Where the album cover depicted an embracing couple, estranged by their diving helmets in a reference to the shrouded lovers in Magritte’s Les Amants, the helmet enclosing the head of the life-sized child in Space Girl and Bird isolates her from her pet – and by extension, from nature in general. The image is closely related in its message of corrupted innocence to a work the artist stenciled in the streets of London of a similarly pony-tailed girl in a gas mask clutching a red flower, which she is unable to smell.
Blur, former art students themselves, sought to align themselves with Banksy because this celebrated graffiti artist, art terrorist and prankster’s often humorous images of discontent encapsulate and satirize the pervasive introversion and alienation current in contemporary British culture. Think Tank is the seventh studio album by the English rock band Blur, released in 5 May 2003. Continuing the jam-based studio constructions of the group’s previous album, the album expanded on the use of sampled rhythm loops and brooding, heavy electronic sounds. There are also heavy influences from dance music, hip hop, dub, jazz and African music. Recording sessions started in November 2001, taking place in London, Morocco and Devon to finish a year later.

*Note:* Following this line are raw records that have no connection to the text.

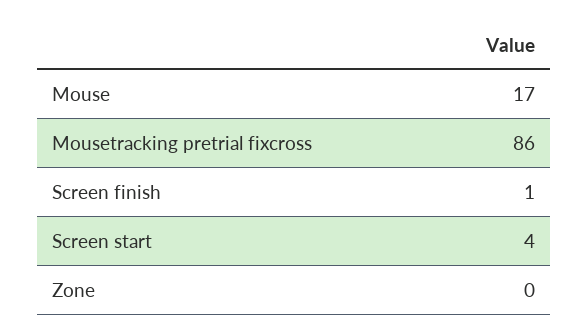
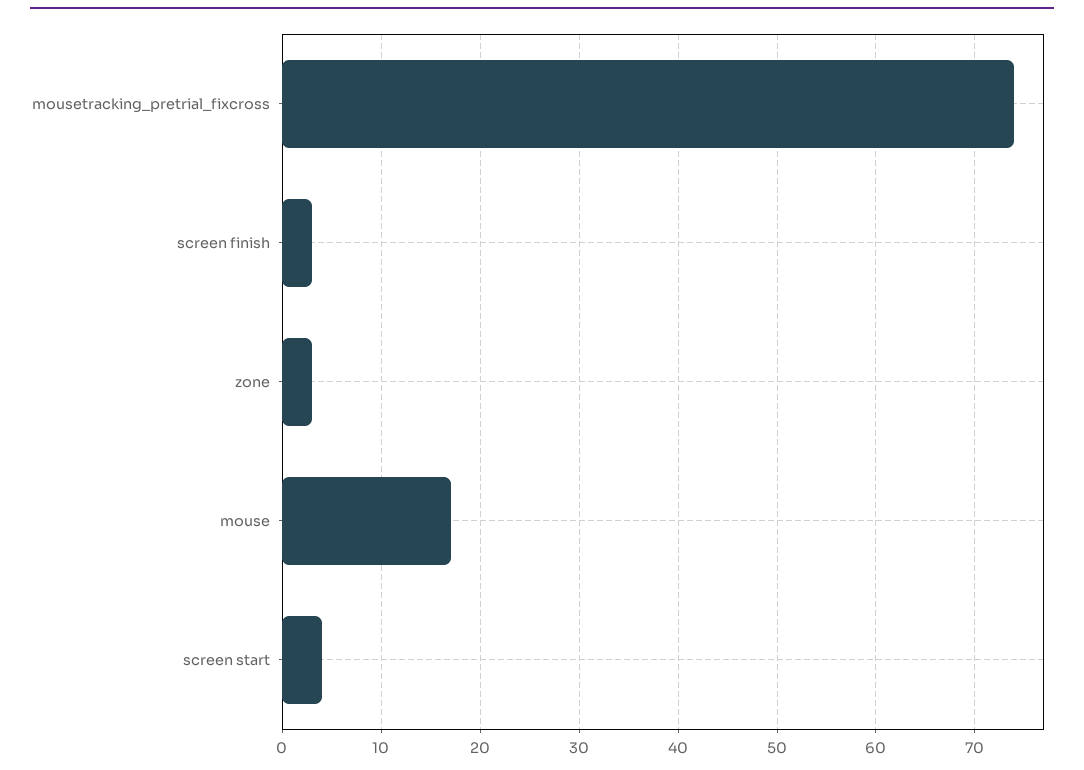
  {
    "Mouse": 17,
-   "Mousetracking pretrial fixcross": 86,
+   "Mousetracking pretrial fixcross": 74,
-   "Screen finish": 1,
+   "Screen finish": 3,
    "Screen start": 4,
-   "Zone": 0
+   "Zone": 3
  }

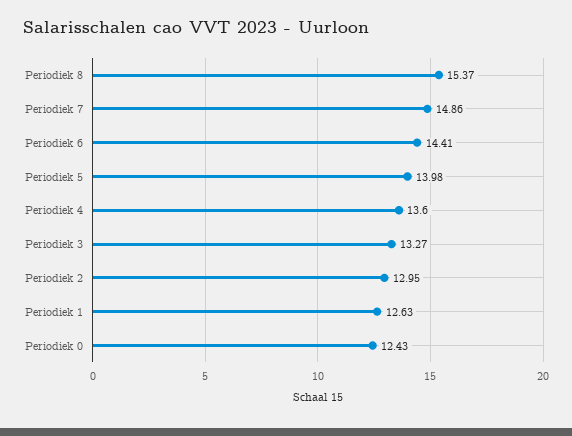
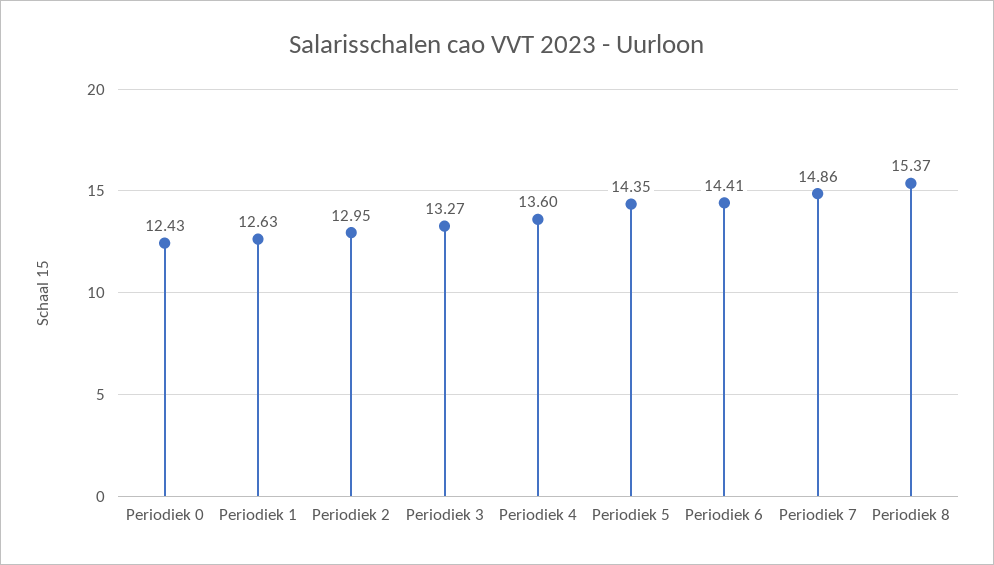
  {
    "Periodiek 8": 15.37,
    "Periodiek 7": 14.86,
    "Periodiek 6": 14.41,
-   "Periodiek 5": 13.98,
+   "Periodiek 5": 14.35,
    "Periodiek 4": 13.6,
    "Periodiek 3": 13.27,
    "Periodiek 2": 12.95,
    "Periodiek 1": 12.63,
    "Periodiek 0": 12.43
  }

Think Tank is a concept album about “love and politics”, associated with the widespread protests against the Iraq war notably. Anti-war themes are recurrent in the album as well as in associated artwork and promotional videos. After leaking onto the internet in March, Think Tank was released on 5 May 2003 and entered the UK Album Chart at number one, making it Blur‘s fifth consecutive studio album to reach the top spot. Think Tank also reached the top 20 in many other countries, including Austria, Switzerland, Germany, Norway and Japan. It was their highest charting album in the United States, reaching number 56 on the Billboard 200. The album produced three singles, which charted at number 5, number 18 and number 22 respectively on the UK Singles Chart.